J'ai jamais autant peu apprécié d'être en cuillère avec quelqu'un. J'me suis dégagée lentement, pour me lever péniblement et me mettre à la recherche des toilettes dans l'espoir que mon hôte ne note pas mon absence. J'me rends compte que la toilette est next to son lit, je trippe pas. J'commence à avoir des sueurs froides quand j'vois que la salle de bain est vitrée. J'vous explique : la douche a un immense mur vitré qui donne sur la chambre, plus précisément. Ben couché dans le lit, tu vois absolument tout ce qui se passe dans la douche et t'as un bon aperçu de ce qui se passe sur la bolle parce que y'a pas de criss de rideau.

Là, j'commence à paniquer, accoté dans barrure. Faut que j'me soulage au plus vite, mais j'peux pas vraiment offrir ce moment-là en spectacle : mexicain pis mal de ventre brutal n'égale pas joli spectacle d'une somptueuse élégance. J'commence à pogner mon linge  (sur un esti de temps) pis m'habiller pour trouver une solution, mais à l'extérieur de son logis.

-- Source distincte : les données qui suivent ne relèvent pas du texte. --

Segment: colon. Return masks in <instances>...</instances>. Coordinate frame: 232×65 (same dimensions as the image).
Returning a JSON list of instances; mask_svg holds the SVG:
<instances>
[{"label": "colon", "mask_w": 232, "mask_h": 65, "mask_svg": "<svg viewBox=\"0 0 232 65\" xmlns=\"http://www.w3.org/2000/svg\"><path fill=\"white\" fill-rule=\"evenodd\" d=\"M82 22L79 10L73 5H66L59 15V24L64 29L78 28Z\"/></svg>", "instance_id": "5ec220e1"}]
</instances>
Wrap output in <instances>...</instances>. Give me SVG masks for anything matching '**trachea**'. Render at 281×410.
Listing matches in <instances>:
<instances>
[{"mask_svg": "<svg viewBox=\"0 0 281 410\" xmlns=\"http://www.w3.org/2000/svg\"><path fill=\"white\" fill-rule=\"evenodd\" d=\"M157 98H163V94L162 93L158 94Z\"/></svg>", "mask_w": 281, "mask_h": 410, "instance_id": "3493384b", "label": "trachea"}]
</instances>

J'pars nu-pieds, j'amène les clés de chez lui, me disant que j'allais revenir incognito, mais que mon intestin dominait totalement la situation. J'cours dans la rue en cherchant mon auto, pis j'aperçois ce qui peut être une solution facile, mais peu noble. Y'a un gros chantier de construction et trône fièrement derrière une clôture une belle toilette chimique qui me fait des clins d’œil.

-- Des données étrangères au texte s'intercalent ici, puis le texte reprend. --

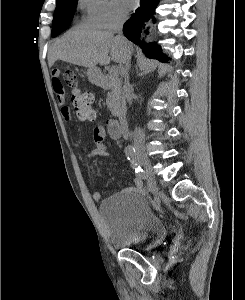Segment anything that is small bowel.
<instances>
[{"mask_svg": "<svg viewBox=\"0 0 245 300\" xmlns=\"http://www.w3.org/2000/svg\"><path fill=\"white\" fill-rule=\"evenodd\" d=\"M52 88L56 95L57 103L59 104L60 113L62 118L65 121H71L72 113L68 106H66V99L62 81L57 74H53L52 78ZM108 134L112 139L119 140L123 137V133L120 129L118 121L114 119L107 120L106 122H98L94 129V140L97 145V149L94 151V155L96 156H104L110 157L111 152L107 149L104 144V138ZM130 191L136 193H143L144 187L143 182L139 178H135L134 186L129 188ZM92 198L95 201H99L101 199V193L99 191H94L92 193Z\"/></svg>", "mask_w": 245, "mask_h": 300, "instance_id": "small-bowel-1", "label": "small bowel"}]
</instances>
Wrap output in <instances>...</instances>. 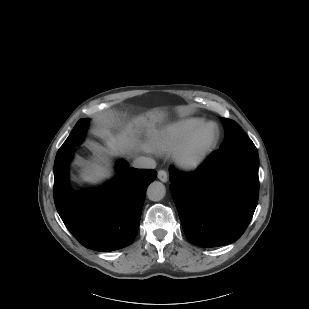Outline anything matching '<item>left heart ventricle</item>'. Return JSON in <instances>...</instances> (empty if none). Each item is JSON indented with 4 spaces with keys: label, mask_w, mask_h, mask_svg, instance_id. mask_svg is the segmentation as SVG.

Ouin, j'sais, c'est vraiment deg'. J'me suis faufilé (oui j'étais toujours nu-pieds) derrière la clôture, sous le regard ahuri des travailleurs, pour m'immiscer peu discrètement dans ladite toilette. J'ai mis du papier partout et j'ai fais ma besogne en me pinçant le nez. En sortant un des boys m'a crié « La marde cuite au soleil hein, ça sent pas trop bon! »,  j'ai juste répondu « J'avais une urgence burrito-tequila, j'suis désolée ». Le gars a tellement eu l'air dégoûté, son odeur de marde c'était correct on pouvait en rire, mais la mienne, ça passait pas.

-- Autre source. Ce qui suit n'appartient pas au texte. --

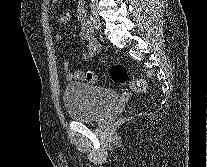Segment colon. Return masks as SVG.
<instances>
[{
  "label": "colon",
  "mask_w": 207,
  "mask_h": 167,
  "mask_svg": "<svg viewBox=\"0 0 207 167\" xmlns=\"http://www.w3.org/2000/svg\"><path fill=\"white\" fill-rule=\"evenodd\" d=\"M109 75L111 80L116 84H125L128 82L129 79V72L127 67L124 64H114L109 71ZM85 78L89 82H96L97 81V74L93 71H87L85 73ZM131 88L139 93H146L148 92V85L146 81L142 78H135L130 82Z\"/></svg>",
  "instance_id": "colon-1"
}]
</instances>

Soulagée, mais honteuse, j'me suis dit que je pouvais pas retourner chez mon dude comme si de rien était. Faque, j'ai été au Tim Hortons nous chercher 2 cafés pour camoufler mon aventure et faker une délicate attention de ma part.

J'rentre, j'dépose gentiment les cafés à côté du lit pis j'me grouille d'aller me laver les pieds en portant le voile de la honte. J'enlève mes guenilles et me glisse sous les draps, ni vu ni connu. Il se réveille bien évidemment, et me lâche « Osti que j'ai mal au ventre, faut j'aille dumper un voyage, regarde-moi pas ».

Avoir su, j'me serais pas donné autant de misère à vouloir chier clandestinement!